**Records from a data source**
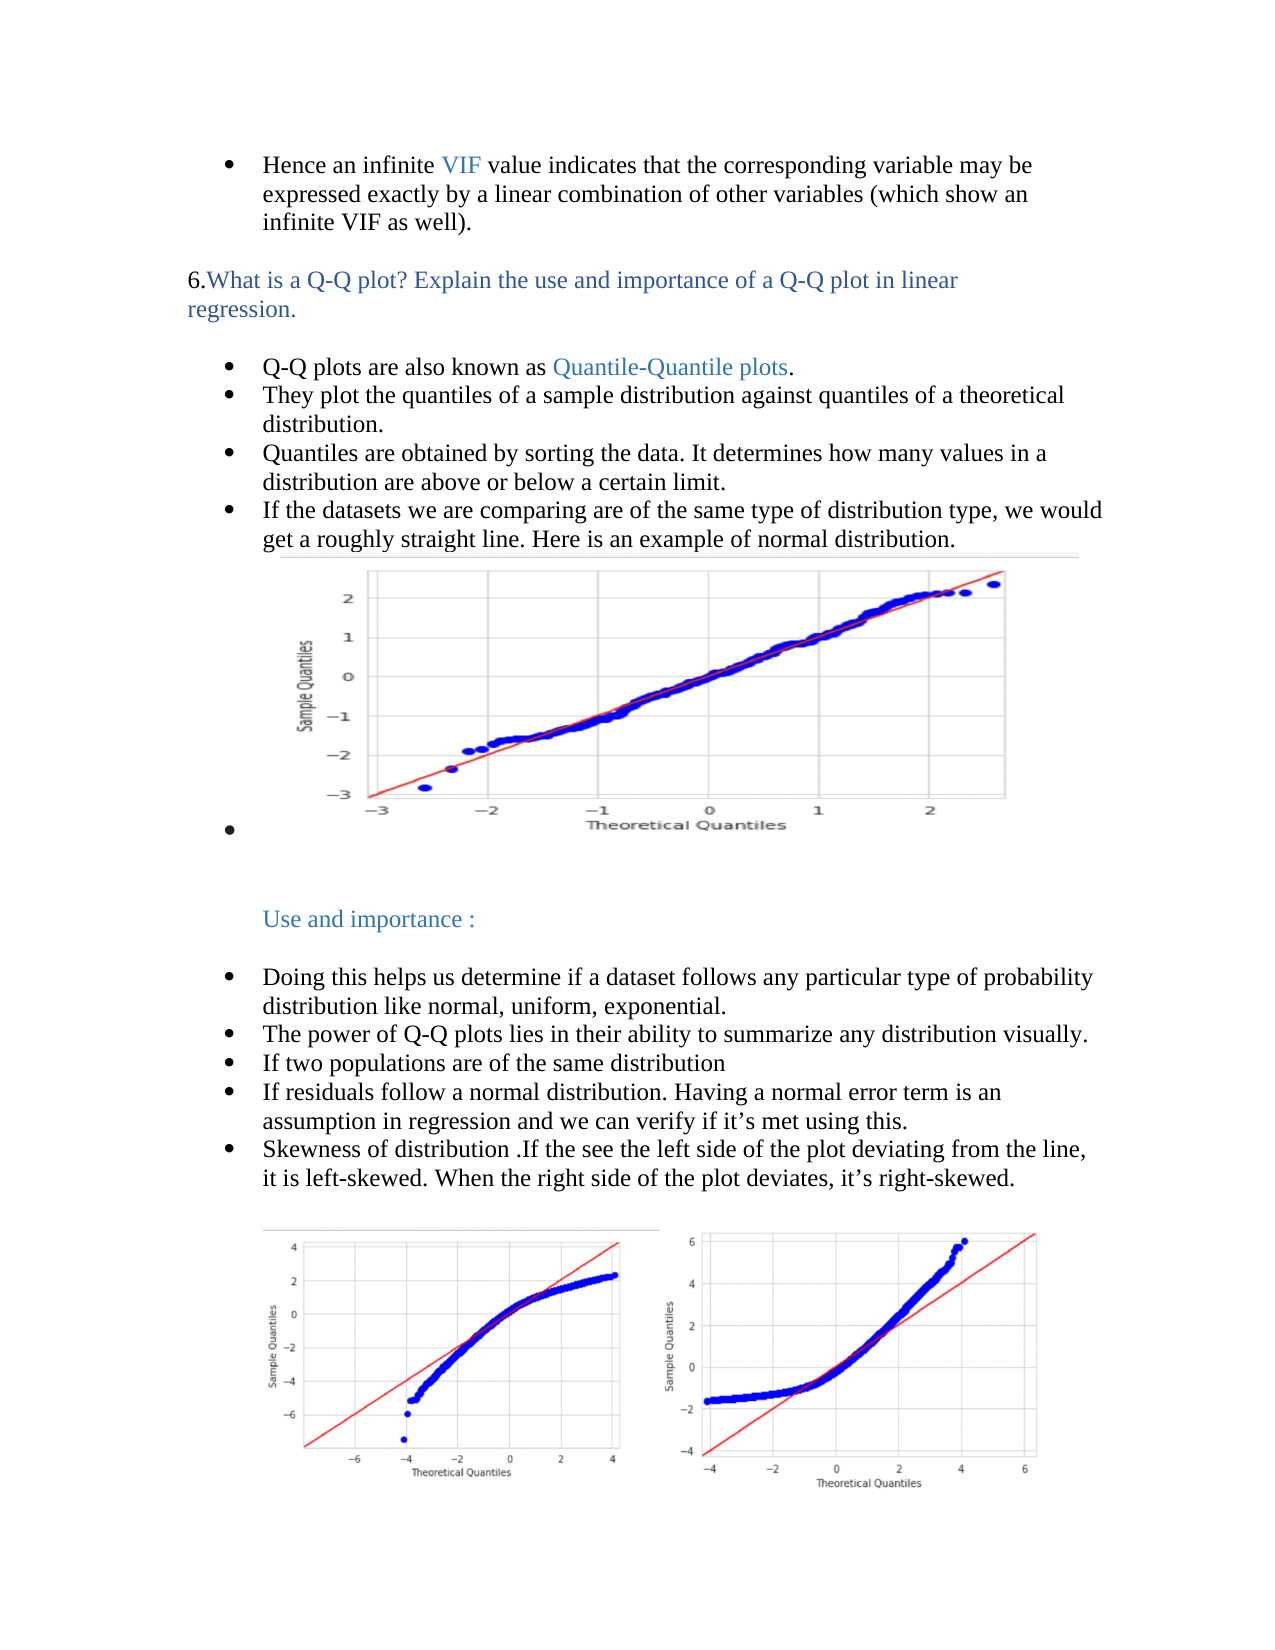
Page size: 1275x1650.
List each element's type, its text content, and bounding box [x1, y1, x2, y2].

list Skewness of distribution .If the see the left side of the plot deviating from the line, it is left-skewed. When the right side of the plot deviates, it’s right-skewed. [225, 1134, 1104, 1192]
picture [262, 1221, 1079, 1490]
list Hence an infinite VIF value indicates that the corresponding variable may be expressed exactly by a linear combination of other variables (which show an infinite VIF as well). [225, 150, 1104, 236]
list If the datasets we are comparing are of the same type of distribution type, we would get a roughly straight line. Here is an example of normal distribution. [225, 495, 1104, 553]
picture [280, 552, 1080, 841]
list Doing this helps us determine if a dataset follows any particular type of probability distribution like normal, uniform, exponential. [225, 962, 1104, 1019]
text 6.What is a Q-Q plot? Explain the use and importance of a Q-Q plot in linear regression. [187, 265, 1063, 323]
list Quantiles are obtained by sorting the data. It determines how many values in a distribution are above or below a certain limit. [225, 438, 1104, 495]
list Q-Q plots are also known as Quantile-Quantile plots. [225, 352, 1104, 380]
list They plot the quantiles of a sample distribution against quantiles of a theoretical distribution. [225, 380, 1104, 438]
list If residuals follow a normal distribution. Having a normal error term is an assumption in regression and we can verify if it’s met using this. [225, 1077, 1104, 1134]
list Use and importance : [262, 904, 1104, 933]
list The power of Q-Q plots lies in their ability to summarize any distribution visually. [225, 1019, 1104, 1048]
list If two populations are of the same distribution [225, 1048, 1104, 1077]
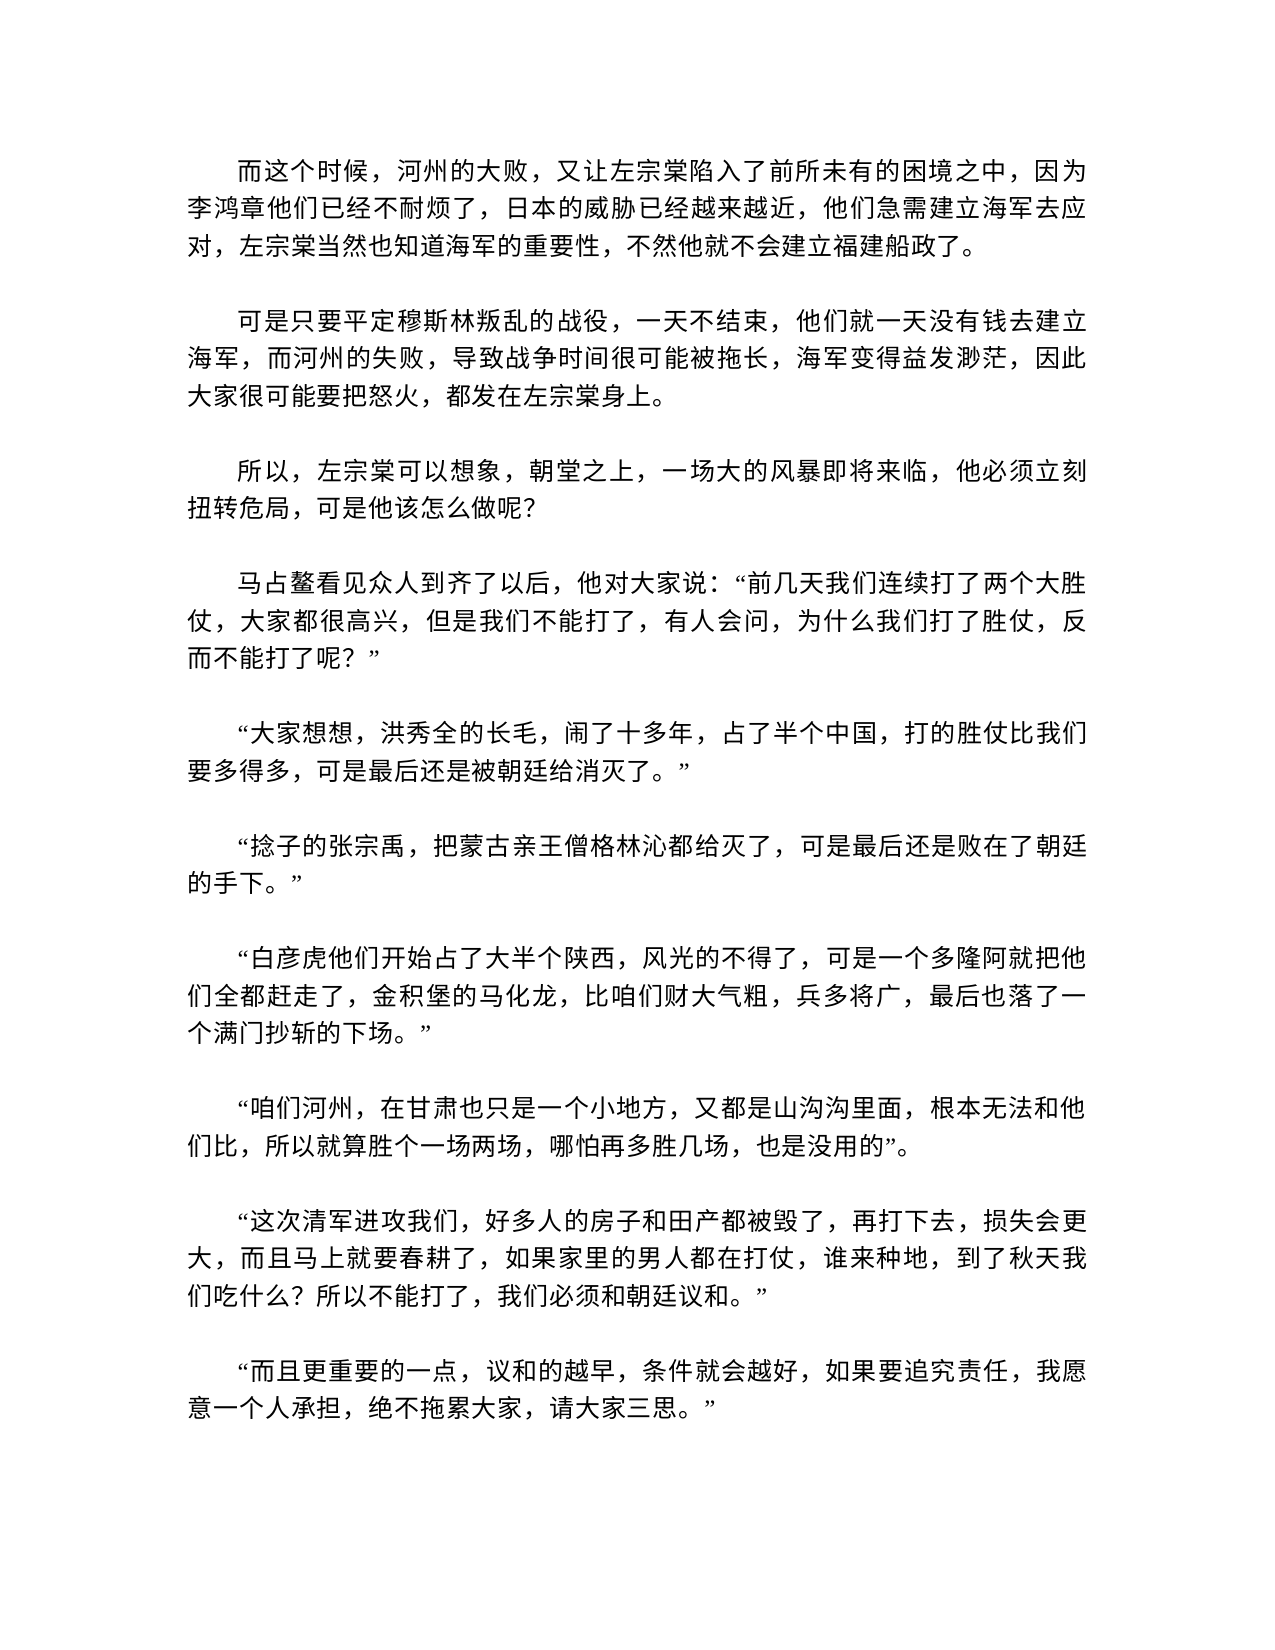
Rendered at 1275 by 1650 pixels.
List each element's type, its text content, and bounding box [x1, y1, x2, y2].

**TASK**
Copy every record exactly as written, leaving out the pictures.

**TASK ANSWER**
Page size: 1275x1650.
List each element's type, its text content, and bounding box [x1, y1, x2, y2].

list Skewness of distribution .If the see the left side of the plot deviating from the line, it is left-skewed. When the right side of the plot deviates, it’s right-skewed. [225, 1134, 1104, 1192]
picture [262, 1221, 1079, 1490]
list Hence an infinite VIF value indicates that the corresponding variable may be expressed exactly by a linear combination of other variables (which show an infinite VIF as well). [225, 150, 1104, 236]
list If the datasets we are comparing are of the same type of distribution type, we would get a roughly straight line. Here is an example of normal distribution. [225, 495, 1104, 553]
picture [280, 552, 1080, 841]
list Doing this helps us determine if a dataset follows any particular type of probability distribution like normal, uniform, exponential. [225, 962, 1104, 1019]
text 6.What is a Q-Q plot? Explain the use and importance of a Q-Q plot in linear regression. [187, 265, 1063, 323]
list Quantiles are obtained by sorting the data. It determines how many values in a distribution are above or below a certain limit. [225, 438, 1104, 495]
list Q-Q plots are also known as Quantile-Quantile plots. [225, 352, 1104, 380]
list They plot the quantiles of a sample distribution against quantiles of a theoretical distribution. [225, 380, 1104, 438]
list If residuals follow a normal distribution. Having a normal error term is an assumption in regression and we can verify if it’s met using this. [225, 1077, 1104, 1134]
list Use and importance : [262, 904, 1104, 933]
list The power of Q-Q plots lies in their ability to summarize any distribution visually. [225, 1019, 1104, 1048]
list If two populations are of the same distribution [225, 1048, 1104, 1077]
Rendered at 1275 by 1650 pixels.
List each element's type, its text content, and bounding box [x1, y1, x2, y2].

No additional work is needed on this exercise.